LexBrew
Editorial policy

How we decide what's right.

A reference is only as good as the reasoning behind it. This page documents how LexBrew sources, reviews, and corrects its content — and how to push back on us when we get something wrong.

Last updated: May 2026

What we publish

LexBrew covers usage questions in English that come up regularly in real writing — confusable pairs, homophones, redundancies, idiom misquotations, eggcorns, punctuation, regional variation, and historically misattributed lines. We don't publish style opinion pieces, listicles unrelated to language use, or content unrelated to the reference's purpose.

Sources

Every cornerstone entry references at least one of the following: the Oxford English Dictionary, Merriam-Webster, the American Heritage Dictionary, the Cambridge English Dictionary, Garner's Modern English Usage, Fowler's Modern English Usage, the Chicago Manual of Style, the AP Stylebook, or the New Hart's Rules. Sources used for a specific entry are listed in its meta footer. When dictionaries or style guides disagree, the entry says so explicitly and explains how careful editors typically choose.

Etymology and historical notes draw from the OED, the Online Etymology Dictionary, and primary sources where available. Quotations attributed to historical figures are checked against at least two reputable references; if a popular line cannot be verified, the entry says so and shifts to a "frequently misattributed" framing rather than perpetuating the misattribution.

How entries are written and reviewed

Cornerstone entries — the 300 most commercially and pedagogically important pages — are drafted, edited, and reviewed by human editors before publication. AI assistance is permitted at the brainstorming and outlining stages but not at the prose stage; first-pass AI prose is rewritten by the editor responsible for the entry. Every cornerstone entry carries a "Reviewed YYYY-MM-DD" line in its meta footer.

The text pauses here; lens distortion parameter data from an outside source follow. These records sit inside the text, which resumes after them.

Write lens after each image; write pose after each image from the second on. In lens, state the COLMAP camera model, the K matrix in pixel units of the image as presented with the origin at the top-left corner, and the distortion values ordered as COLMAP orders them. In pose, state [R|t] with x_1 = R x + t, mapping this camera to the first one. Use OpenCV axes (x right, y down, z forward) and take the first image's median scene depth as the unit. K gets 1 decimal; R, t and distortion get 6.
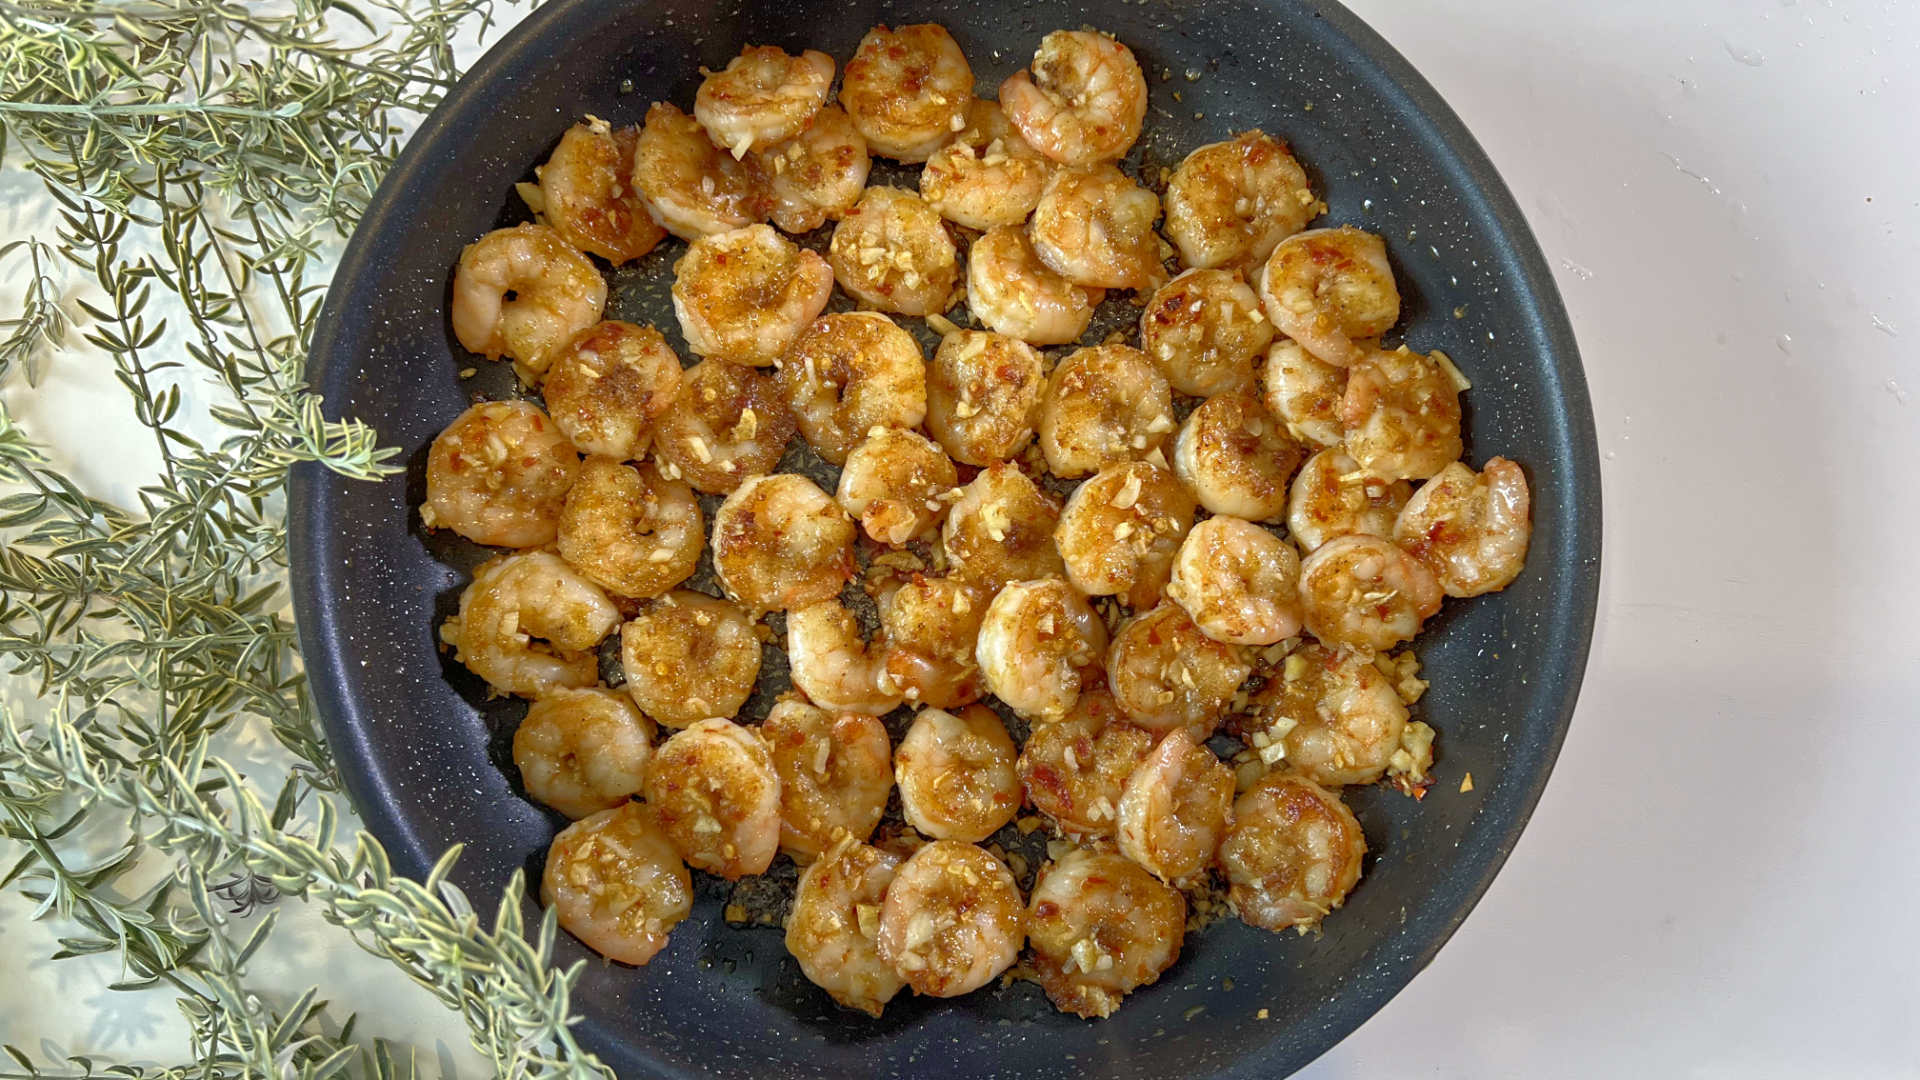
lens RADIAL K [[1499.9, 0, 960.0], [0, 1499.9, 540.0], [0, 0, 1]] dist [-0.003115, -0.002286]
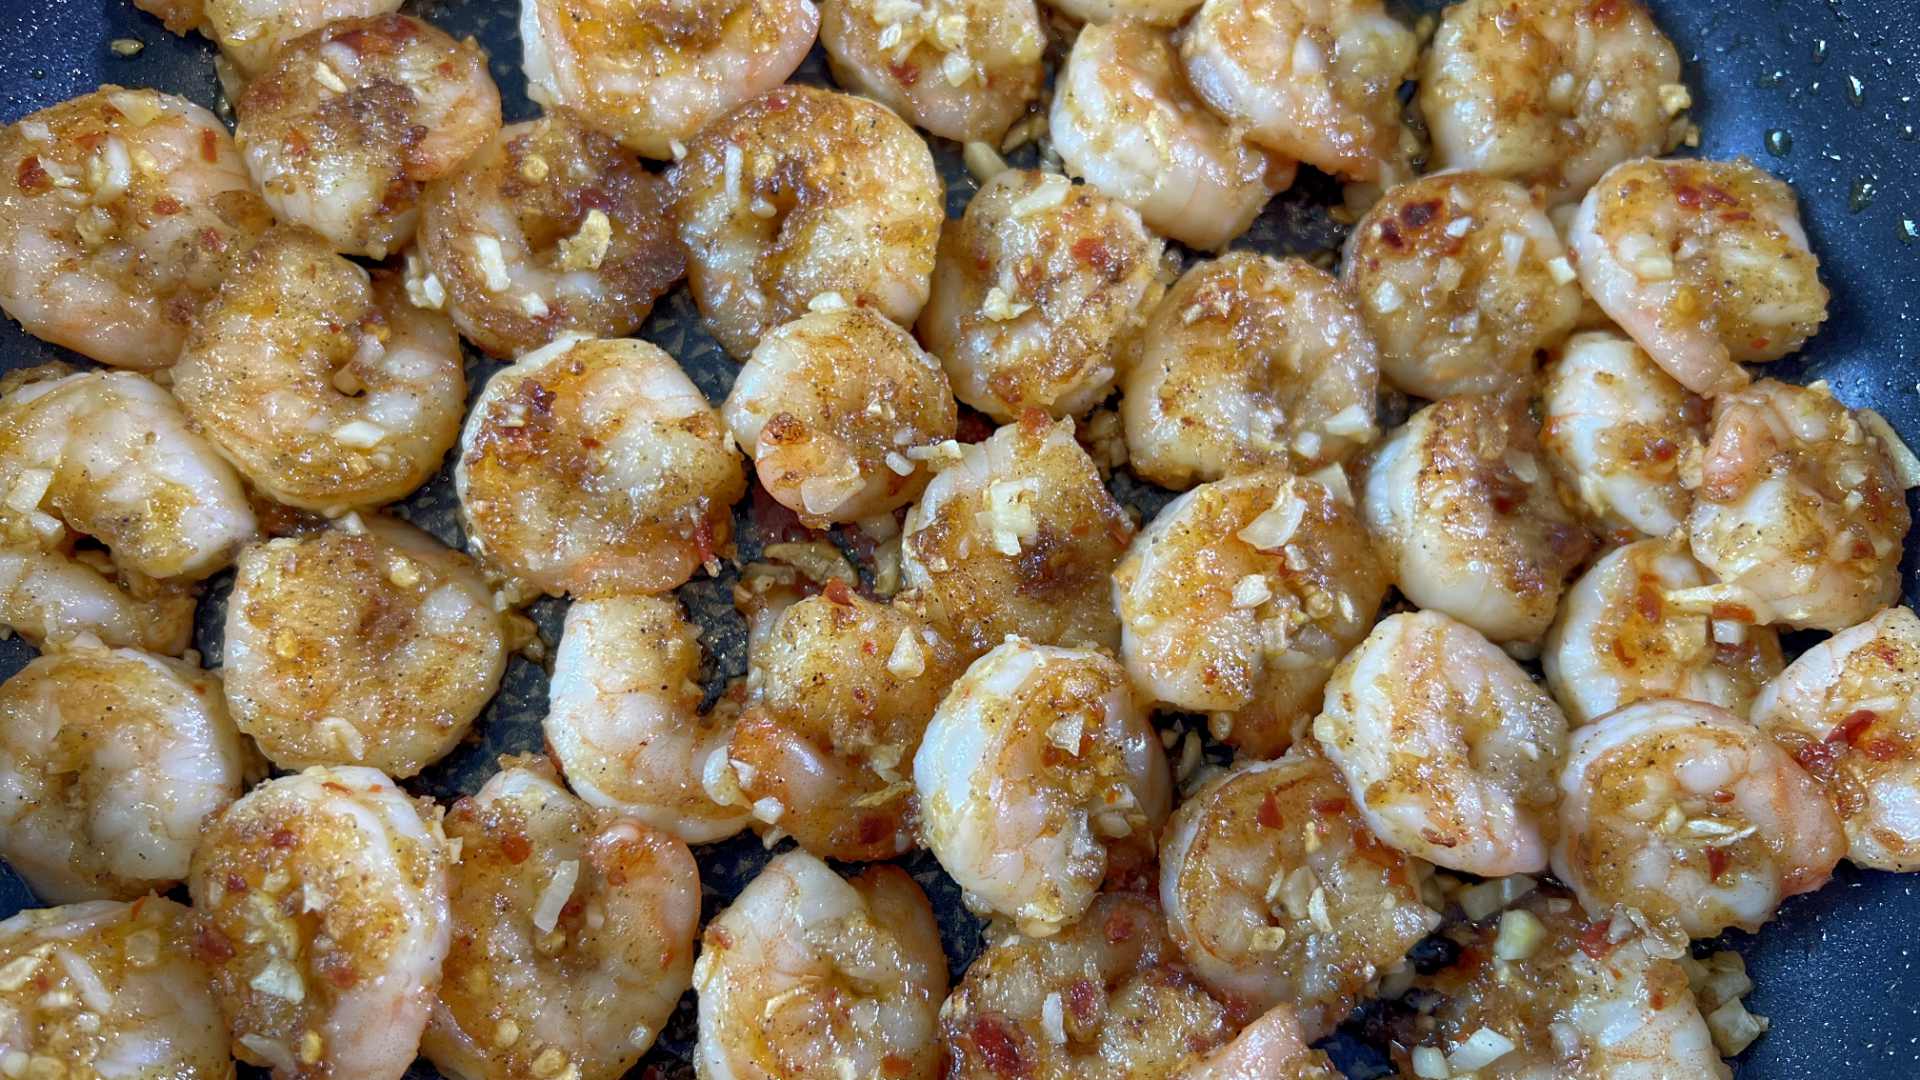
lens RADIAL K [[1548.2, 0, 952.2], [0, 1548.2, 541.7], [0, 0, 1]] dist [-0.042756, -0.007093]
pose [[0.973725, 0.227693, -0.003964, 0.008058], [-0.226394, 0.965999, -0.124867, 0.065115], [-0.024602, 0.122484, 0.992166, 0.477316]]
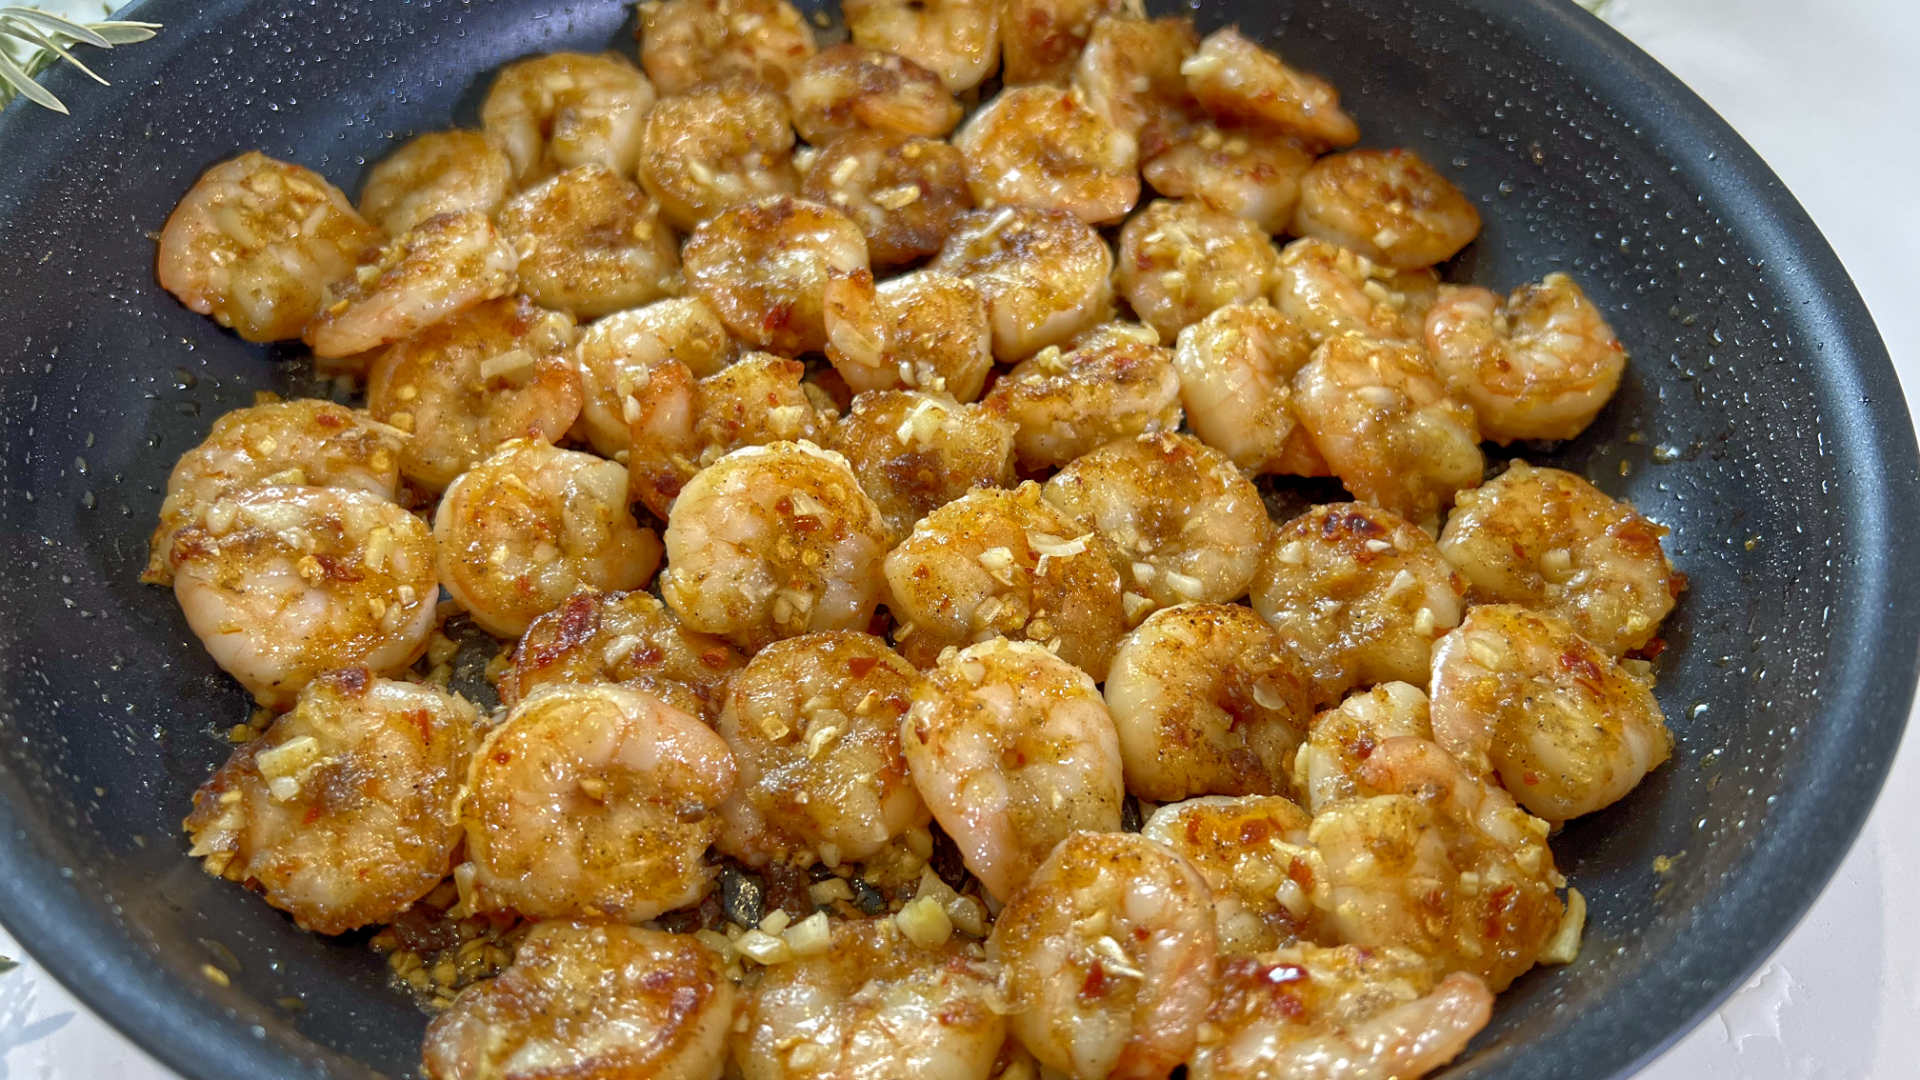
lens RADIAL K [[1499.9, 0, 960.0], [0, 1499.9, 540.0], [0, 0, 1]] dist [-0.003115, -0.002286]
pose [[0.448883, 0.691239, -0.566298, 0.439751], [-0.891113, 0.393429, -0.226122, 0.142116], [0.066493, 0.606138, 0.792575, 0.499793]]
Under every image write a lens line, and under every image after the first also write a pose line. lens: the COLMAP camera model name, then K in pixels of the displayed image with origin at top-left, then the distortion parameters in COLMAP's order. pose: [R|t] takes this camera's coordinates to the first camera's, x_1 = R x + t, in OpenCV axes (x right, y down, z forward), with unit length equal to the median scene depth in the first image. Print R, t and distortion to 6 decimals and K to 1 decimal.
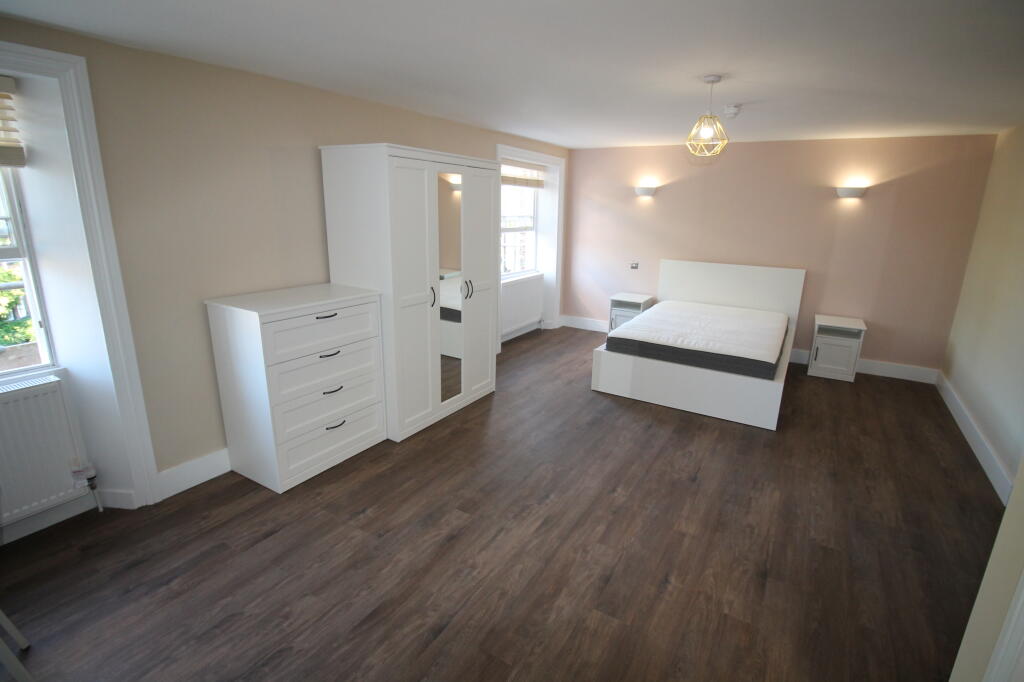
lens RADIAL K [[488.0, 0, 527.4], [0, 488.0, 339.0], [0, 0, 1]] dist [0.000099, -0.018144]
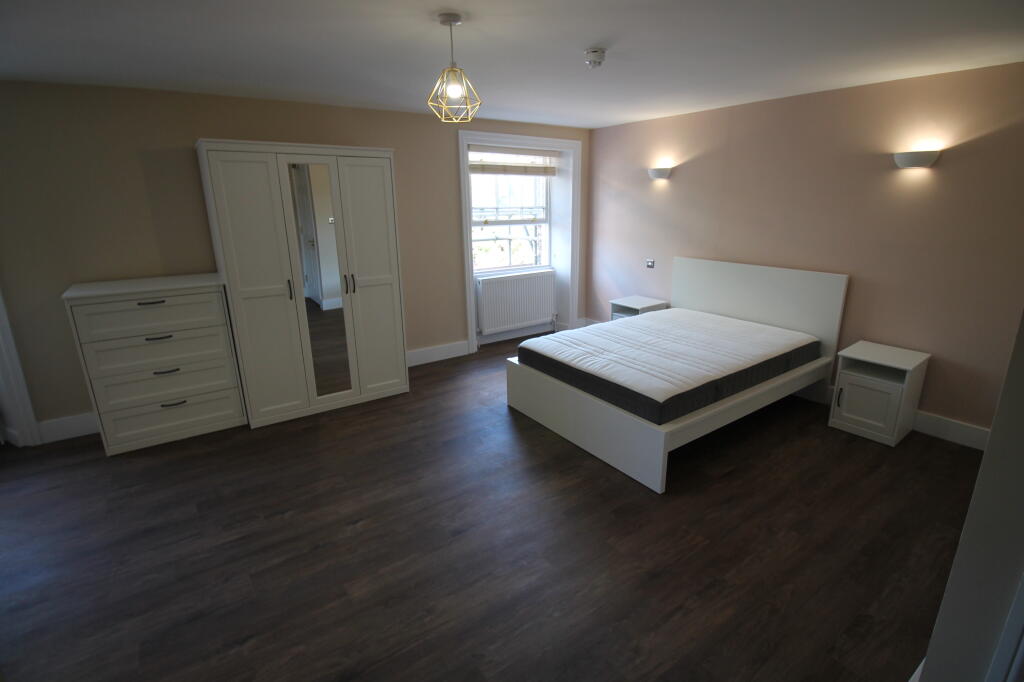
lens RADIAL K [[488.0, 0, 527.4], [0, 488.0, 339.0], [0, 0, 1]] dist [0.000099, -0.018144]
pose [[0.917002, 0.082532, -0.390251, 0.436660], [-0.078912, 0.996560, 0.025333, -0.033285], [0.390999, 0.007565, 0.920360, 0.185055]]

Shelf entries — the broader 1,300+ entries across smaller categories — follow the same template and the same sourcing standards but receive lighter individual review. They are spot-audited periodically against the source dictionaries, and any reader-reported error triggers a re-review of nearby entries in the same shelf.

Voice and stance

LexBrew aims for a single editorial voice: direct, plainspoken, free of jargon, free of condescension. We prefer descriptive accuracy over prescriptive purity. Where a rule has been overtaken by usage — or was always shakier than usage manuals claim — we say so. Where a rule remains live in edited prose despite changes in casual speech, we say that too. The phrase "in edited writing" carries a specific meaning here: it refers to standards in published, professionally edited journalism, books, and corporate communications, not to colloquial standards.

We do not moralize about language. People who say "less" with countables are not lazy or uneducated; they're using a form that was perfectly standard for a thousand years before a 1770 grammarian decided otherwise. The reference exists to help you choose deliberately, not to make you feel bad about choosing differently.

Corrections

If you find an error — a wrong example, a misattributed quotation, a citation that doesn't check out, a typo, an entry that contradicts the source it cites — please write to us at hello@lexbrew.app with "Correction" in the subject line. We aim to acknowledge corrections within five business days and publish substantive fixes within ten. The "Reviewed" date on the entry footer is updated when the entry is meaningfully revised.

For errors of fact (etymology, dates, attributions), we publish a brief note at the bottom of the affected entry describing what was changed and when. For typos and minor wording fixes, the change history lives in the site's source repository.

What we don't do

We don't accept paid placements. We don't accept editorial guest posts. We don't insert affiliate links into entries. We don't republish entries from other sites under different titles. We don't generate content in bulk through AI tooling and pass it off as edited work. If a tool, book, or service appears on the site, the recommendation is editorial.

Conflicts of interest

The editorial team does not hold financial relationships with the dictionaries or style guides cited on the site. Any future commercial relationship that could create a conflict — for example, a partnership with a publisher whose work we cite — would be disclosed at the bottom of affected entries.

Changes to this policy

Material changes to how we source, review, or correct content will be reflected on this page, with the "Last updated" date at the top revised accordingly. Substantive policy changes are summarized in a brief note at the bottom of the page.